_O QUE FAZER_: Reproduza sem alterações tudo o que vai do começo das entradas abaixo até a linha que contém "explicaciones y ejemplos", incluindo essa linha.

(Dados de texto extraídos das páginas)
::::::
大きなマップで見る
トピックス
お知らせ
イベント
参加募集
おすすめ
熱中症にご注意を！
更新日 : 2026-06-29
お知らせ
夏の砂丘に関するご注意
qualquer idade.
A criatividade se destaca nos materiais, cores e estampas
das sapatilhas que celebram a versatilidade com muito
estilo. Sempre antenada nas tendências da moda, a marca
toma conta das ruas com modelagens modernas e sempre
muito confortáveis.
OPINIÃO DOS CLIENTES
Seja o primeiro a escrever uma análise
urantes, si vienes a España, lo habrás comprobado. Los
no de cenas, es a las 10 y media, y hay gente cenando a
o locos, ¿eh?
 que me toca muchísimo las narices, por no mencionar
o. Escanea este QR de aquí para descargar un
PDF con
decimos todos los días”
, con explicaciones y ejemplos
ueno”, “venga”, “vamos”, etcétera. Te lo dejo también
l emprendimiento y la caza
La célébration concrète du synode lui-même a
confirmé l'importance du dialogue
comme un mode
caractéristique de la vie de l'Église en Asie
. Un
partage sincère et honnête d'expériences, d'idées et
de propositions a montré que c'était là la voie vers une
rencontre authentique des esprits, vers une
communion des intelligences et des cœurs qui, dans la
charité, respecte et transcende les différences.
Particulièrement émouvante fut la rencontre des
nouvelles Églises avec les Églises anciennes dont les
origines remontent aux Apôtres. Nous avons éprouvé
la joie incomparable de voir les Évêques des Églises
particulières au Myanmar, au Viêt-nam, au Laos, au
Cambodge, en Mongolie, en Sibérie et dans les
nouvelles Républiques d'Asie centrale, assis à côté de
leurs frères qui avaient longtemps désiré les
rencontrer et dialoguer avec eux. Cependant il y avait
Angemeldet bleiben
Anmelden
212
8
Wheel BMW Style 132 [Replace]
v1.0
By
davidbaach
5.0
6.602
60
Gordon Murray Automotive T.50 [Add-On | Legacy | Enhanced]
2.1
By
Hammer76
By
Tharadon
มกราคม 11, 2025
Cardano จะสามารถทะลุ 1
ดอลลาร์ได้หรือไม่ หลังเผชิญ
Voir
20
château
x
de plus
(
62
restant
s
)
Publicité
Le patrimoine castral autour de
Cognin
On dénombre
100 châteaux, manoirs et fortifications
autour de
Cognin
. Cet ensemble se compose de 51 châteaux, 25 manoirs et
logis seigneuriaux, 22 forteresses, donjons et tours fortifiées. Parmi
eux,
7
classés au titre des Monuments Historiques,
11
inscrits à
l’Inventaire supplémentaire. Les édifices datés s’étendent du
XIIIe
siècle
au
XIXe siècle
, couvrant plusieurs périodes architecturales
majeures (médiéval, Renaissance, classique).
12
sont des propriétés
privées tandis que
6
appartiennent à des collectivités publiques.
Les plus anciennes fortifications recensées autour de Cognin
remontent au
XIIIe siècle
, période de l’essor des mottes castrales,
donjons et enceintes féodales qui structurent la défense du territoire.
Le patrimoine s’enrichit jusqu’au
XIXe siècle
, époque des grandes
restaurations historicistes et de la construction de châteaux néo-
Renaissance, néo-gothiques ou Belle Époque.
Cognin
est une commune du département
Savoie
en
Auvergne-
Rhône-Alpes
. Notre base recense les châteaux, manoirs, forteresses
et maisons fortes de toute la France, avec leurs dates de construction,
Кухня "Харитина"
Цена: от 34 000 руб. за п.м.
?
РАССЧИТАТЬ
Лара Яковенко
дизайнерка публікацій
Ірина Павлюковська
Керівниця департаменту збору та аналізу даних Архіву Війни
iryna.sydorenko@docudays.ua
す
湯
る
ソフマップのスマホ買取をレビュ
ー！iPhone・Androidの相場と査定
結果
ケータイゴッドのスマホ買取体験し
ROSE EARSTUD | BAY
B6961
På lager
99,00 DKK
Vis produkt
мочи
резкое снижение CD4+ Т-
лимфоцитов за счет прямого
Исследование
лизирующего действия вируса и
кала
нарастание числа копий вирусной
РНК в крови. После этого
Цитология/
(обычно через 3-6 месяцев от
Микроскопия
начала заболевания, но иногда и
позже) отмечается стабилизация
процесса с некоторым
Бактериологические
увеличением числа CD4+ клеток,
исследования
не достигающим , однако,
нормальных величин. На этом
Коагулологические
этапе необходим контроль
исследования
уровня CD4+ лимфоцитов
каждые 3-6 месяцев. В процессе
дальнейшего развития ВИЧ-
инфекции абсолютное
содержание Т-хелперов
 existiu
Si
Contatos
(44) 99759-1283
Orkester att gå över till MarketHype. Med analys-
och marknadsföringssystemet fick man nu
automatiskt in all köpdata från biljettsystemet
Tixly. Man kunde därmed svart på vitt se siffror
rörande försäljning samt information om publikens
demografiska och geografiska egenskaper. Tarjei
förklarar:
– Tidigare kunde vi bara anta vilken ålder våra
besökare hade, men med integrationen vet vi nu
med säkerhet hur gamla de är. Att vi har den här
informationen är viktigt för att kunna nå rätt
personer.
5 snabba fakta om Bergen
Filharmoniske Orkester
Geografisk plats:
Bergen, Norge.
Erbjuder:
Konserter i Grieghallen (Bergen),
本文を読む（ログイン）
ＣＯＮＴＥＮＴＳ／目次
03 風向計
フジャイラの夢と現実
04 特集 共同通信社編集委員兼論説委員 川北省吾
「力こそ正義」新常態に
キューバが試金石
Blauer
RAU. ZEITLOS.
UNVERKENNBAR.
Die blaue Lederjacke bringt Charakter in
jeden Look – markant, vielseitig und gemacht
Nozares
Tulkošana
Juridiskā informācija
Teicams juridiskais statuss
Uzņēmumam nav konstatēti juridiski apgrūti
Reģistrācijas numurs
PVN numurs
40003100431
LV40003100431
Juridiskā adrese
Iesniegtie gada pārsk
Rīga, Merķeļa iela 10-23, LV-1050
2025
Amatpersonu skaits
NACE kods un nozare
::::::
_RESPOSTA_:
大きなマップで見る
トピックス
お知らせ
イベント
参加募集
おすすめ
熱中症にご注意を！
更新日 : 2026-06-29
お知らせ
夏の砂丘に関するご注意
qualquer idade.
A criatividade se destaca nos materiais, cores e estampas
das sapatilhas que celebram a versatilidade com muito
estilo. Sempre antenada nas tendências da moda, a marca
toma conta das ruas com modelagens modernas e sempre
muito confortáveis.
OPINIÃO DOS CLIENTES
Seja o primeiro a escrever uma análise
urantes, si vienes a España, lo habrás comprobado. Los
no de cenas, es a las 10 y media, y hay gente cenando a
o locos, ¿eh?
 que me toca muchísimo las narices, por no mencionar
o. Escanea este QR de aquí para descargar un
PDF con
decimos todos los días”
, con explicaciones y ejemplos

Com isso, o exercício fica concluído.